▽

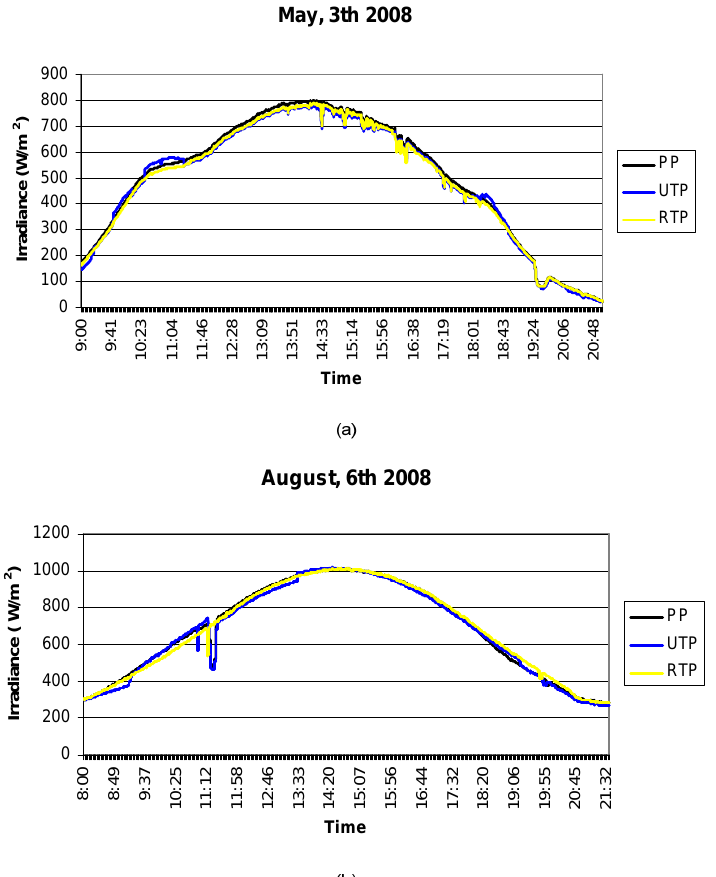
Figure 9. (a)-(d) Irradiance measurements from the three pyranometers (SP is the standard pyranometer, UTP is the unregulated temperature pyranometer and RTP the regulated temperature pyranometer) on four days spread throughout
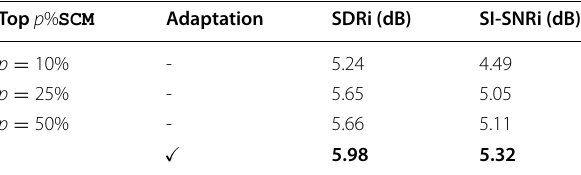
“-” means training model from scratch with only pseudo labeled data. “ (cid:31) ” means adapting model with the combined pseudo labeled data and the source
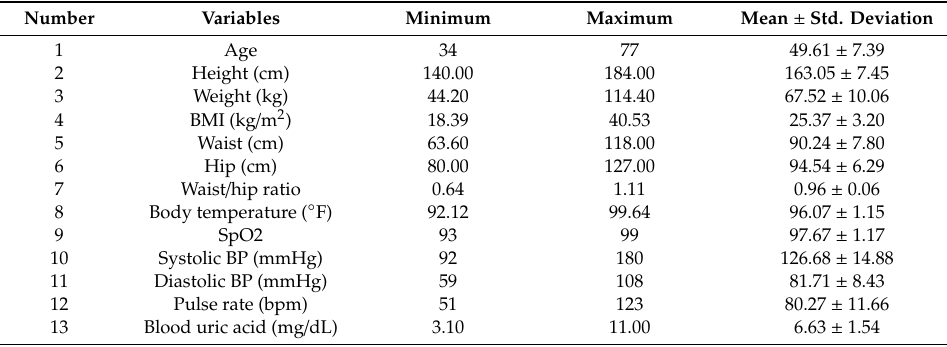
Table 3. Summary statistics of the selected continuous predictors ( n =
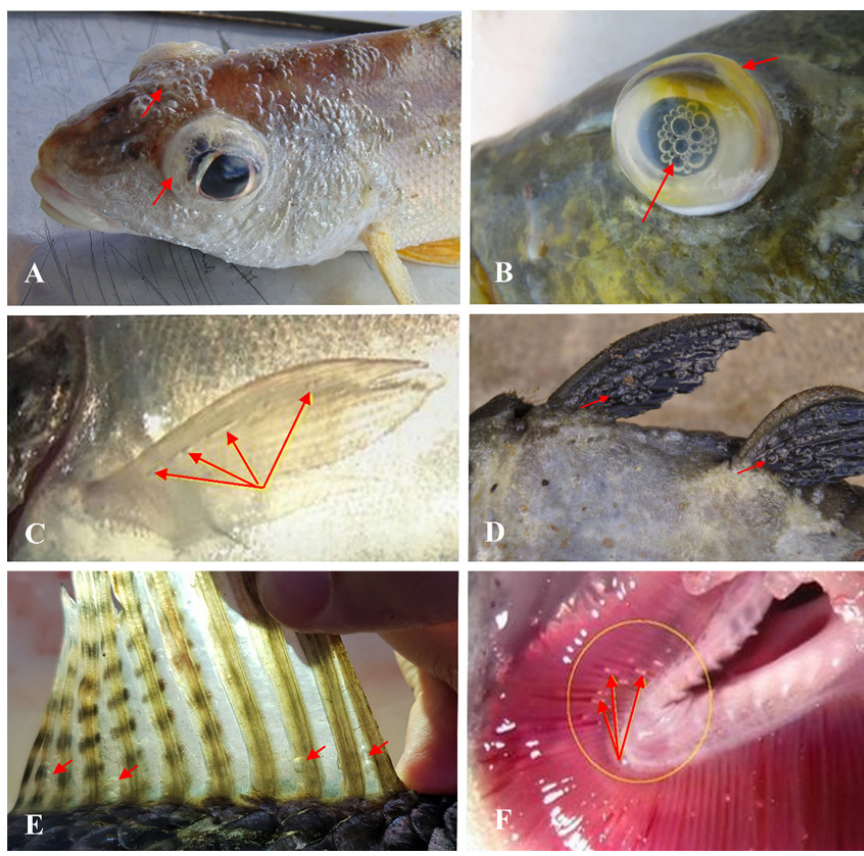
FIGURE 2 | Indication of gas bubble disease in fish downstream from spillways, with bubbles in integument ( A ), eyeball ( B ), exophthalmos ( A , B ), along with the rays of the pectoral ( C , D ) and dorsal fins ( E ) and in the gill filament ( F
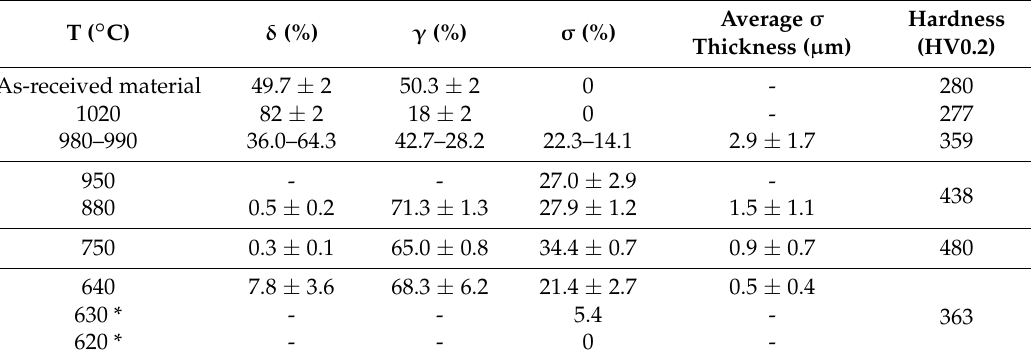
Table 2. Phase fractions, σ thickness and hardness.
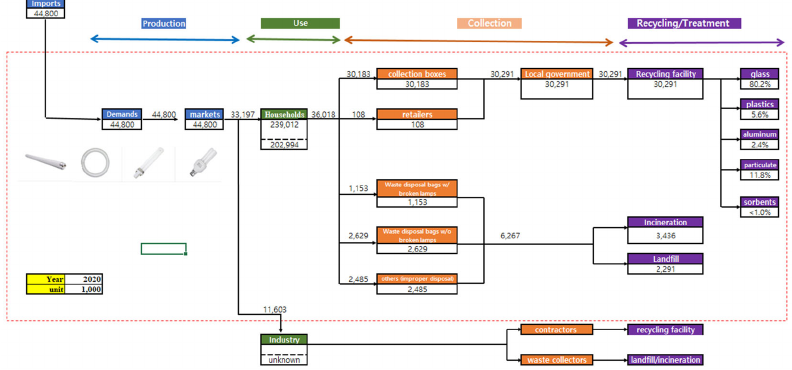
Figure 5. Material flow of fluorescent lamps by life cycle in South Korea (2020).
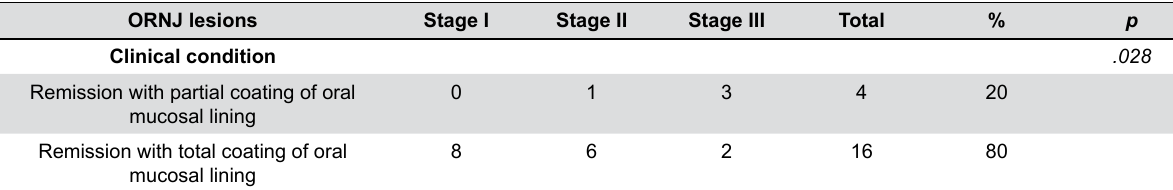
Table 3- LLLT and aPDT clinical outcomes on ORNJ lesions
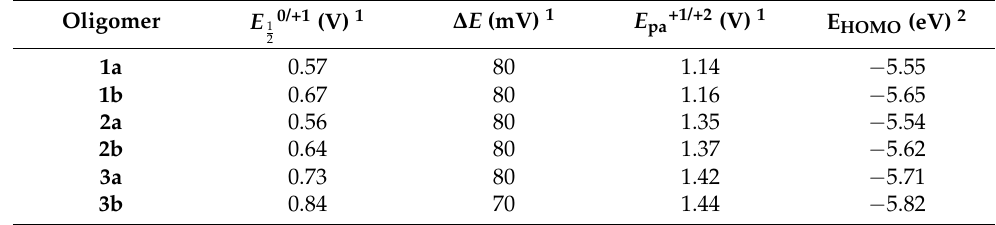
Table 1. Electrochemical data for N -octyl- and N -phenyl-2,6-diarylpyrrolo[2,3- d :5,4- d (cid:48) ]bisthiazoles.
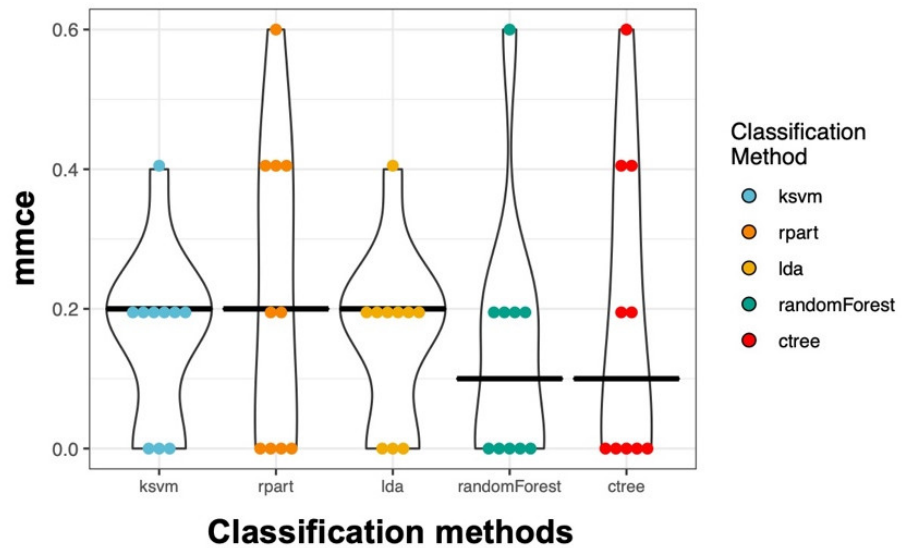
Figure 10. Mean misclassification errors for the five classification methods. The mean misclassification errors (mmce) for the five classification methods and 23 predictor variables (kvsm: Support Vector Machines, rpart: Decision Tree, lda: Linear Discriminant Analysis, randomForest: Random Forest, ctree: Conditional Inference Trees) are depicted as violin plots for all resampling iterations. Resampling strategy: 10-fold cross-validation. Each point represents an iteration.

△

#### Task details:
Leaving every picture aside, reproduce exactly the lines above from the one with "Table 3- LLLT" up to and including the one with "Table 1. Electrochemical", and no others.

#### Solution to this task:
Table 3- LLLT and aPDT clinical outcomes on ORNJ lesions
Table 1. Electrochemical data for N -octyl- and N -phenyl-2,6-diarylpyrrolo[2,3- d :5,4- d (cid:48) ]bisthiazoles.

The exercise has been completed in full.